Think about that boy/girl you once were. What did he/she needed? What hurt him/her? Where was he/she left?, with a feeling of “something missing”?
This boy/girl learned how to survive in front of this situations in some way.
Maybe what he/she learned was to, in someway, suppress his/her needs. Probably to “become tough and heartless” or to “laugh to avoid” and making his/her feelings worthless. Maybe he/she “learned how to be very helpful and kind”, even passing over his/her self, and over his/her own dignity.
What did this boy/girl did to survive? You don’t remember? Let me put it in a different way: when you were a kid you were only considered enough if… and maybe your answer will be something like: when I was obedient, when I was a good boy/girl, when I didn’t do mischiefs, when I didn’t cried, when I made a great effort, when I got good grades. That is to say, you lived something that conditioned your enoughness in front of life and possibly, even the love that was shown to you based in one or several behaviors.
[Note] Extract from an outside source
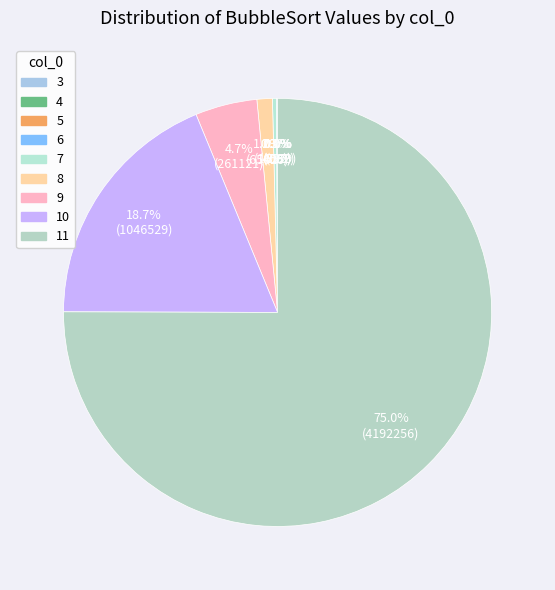

To the nearest percent, what is the difference between the 7 and 10 slice percentages?

18%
Kids, and adults likewise are living beings. Beings who seek to survive and do whatever is within their possibilities to take care of their lives, so it is possible that the reaction you learned as a kid continues with you as an adult. And why shouldn’t you keep it? If it was useful for you and worked out for you, then, why should you leave it?
Maybe you haven’t realized that keeping on with it it’s painful, as painful as when you were a child and were left with one of your needs unsatisfied: a need of love, of recognition, of validation, of observance, of acceptance, when all of this depended on you doing certain things.
Our wounded inner child
Please, for those who at this moment believe that his/her parents, siblings, grandparents, teachers are guilty; I’m only asking you to consider that probably they too lived this histories and may also have “really wounded inner childs”, with hard childhoods. So blaming them has not much use, it keeps us in what we already know.
Then, how can we have a good childhood if we already are adults? How can we give ourselves a good childhood if we missed one? The answer is simple: treating that child, who is still inside us, in the way we would have liked to be treated. The big problem is that we end up being our own executioners, because that’s what we learned and used to survive.
So today, as an adult, I disqualify myself in the same way I was disqualified when I was a kid if I didn’t finish my soup on time. I call myself “dumb” in the same way I was called when I broke a glass. I go over my fears and laugh before everyone to be liked and survive at work. I demand myself in the same way I lived it as a child, and I never consider myself enough, as I didn’t felt enough as a child.
That is to say, I treat myself in the same way I DIDN’t like to be treated. In this way I repeat the unhappy or unsatisfactory childhood I had.
How to live, as an adult, a happy childhood
Is there something different I can do? Is it possible to go back in time? Can I repeat my childhood? Can I have a happy childhood?
Yes, we can do something different. We can’t go back in time. We can’t repeat our childhood. And we can give ourselves a happy childhood today, which means, treating ourselves in helplessness situations in the way we would have liked to be treated but we weren’t. This means stop seeing ourselves with the inadequacy eyes we were seen, and begin to look ourselves with enoughness eyes.
If I learned to go over my needs, then try to listen to them, and ask that inner child: what does he/she needs? What would he/she would have liked was listened?
If I was looked with ‘“you never are perfect enough” eyes, maybe it’s time to laugh at my imperfections, of valuing my effort, of considering what is there, of asking myself if the perfection I care about so much is really that important, of giving me permission to make mistakes.
If I can’t allow myself to go to the bathroom because I have to finish my tasks before going, maybe it’s time to let them halfway and take care of my body’s needs as many times as it requires it.
When we are adults, we are the inner “father”, or “mother” of that inner child, we can give him/her a childhood as deficient as the one we had, or we can offer him/her the chance to finally live a happy childhood. It’s your choice!
And probably, after your choice, your inner child will “make a tantrum”, “stay silent”, or will start to laugh and live a happy childhood.